2023 está a ser muito duro. Está a ser, por motivos vários, um ano completamente atípico e desmotivador. Bem sei que é o nosso cérebro que comanda a guerra, mas há batalhas impossíveis de vencer. E o problema está também em assumir que este ano é uma guerra. Mas que mania de pensar tudo em demasia. Fui tão feliz durante as primeiras 24 horas em Paris! Era uma criança na feira popular, de carrossel em carrossel com doces nos bolsos e um sorriso rasgado de cansaço e vivência fervorosa. E nos dias seguintes o céu cinzento caiu sobre mim. Um não estar bem em lugar algum, um precisar de algo que não se sabe bem o que é, parece que estamos quase a decifrar, mas não, não é isso. Não é também isso.
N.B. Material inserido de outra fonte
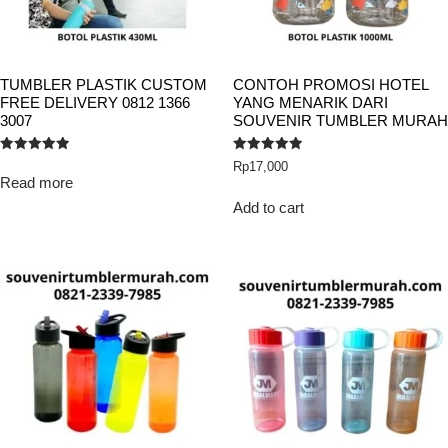
TUMBLER PLASTIK CUSTOM
CONTOH PROMOSI HOTEL
FREE DELIVERY 0812 1366
YANG MENARIK DARI
3007
SOUVENIR TUMBLER MURAH
Rated
Rated
Rp
17,000
5.00
5.00
Read more
out of 5
out of 5
Add to cart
Uma coisa boa trouxe de Paris: roupa. Ah!! Como é bom ter um escape tão original… sou um cliché. Podem fazer-me companhia, podemos beber um bom vinho branco enquanto falamos de música, de horóscopos e da vida. Posso queixar-me e fingir que é tudo fruto de um vida privilegiada. Mas a mente não funciona assim. Não é por não ter passado fome, e ter tido uma família (singular) mas família, que faz de mim uma pessoa que obrigatoriamente deveria ser grata e bem resolvida.

Sinto que aos 41 já vivi 20 vidas. E em todas elas fui a mesma e fui diferente. Talvez eu seja mesmo uma alma velha; já ando cá há muito tempo e carrego em mim dores e alegrias que não se me cabem por vezes no corpo.

Mas o texto era sobre Paris… sempre acabou por acontecer! Levei o Hugo à campa do Jim Morrison. Trepámos a cerca, cantámos, chorámos e agradecemos ao Poeta tudo o que nos ensinou. Somos e seremos sempre cavaleiros na tempestade e vamos sempre acender o fogo na rua do amor ou num barco de cristal. Isto foram tudo referências a canções dos The Doors; se não perceberam, eu fico triste, mas desculpo-vos. Sou louca, mas em mim habita a graça salvadora da fé na humanidade.

Vou transformar a minha dor em qualquer coisa que não isto. Vou fechar o computador e tocar o chão e a relva. Sentir o sol queimar-me a pele enquanto fecho os olhos porque sei que me vou esquecer de levar os óculos de sol. Ironicamente, voltaria a Paris sem hesitar, mesmo com o céu cinzento. Talvez, também, ainda haja alguma fé em mim.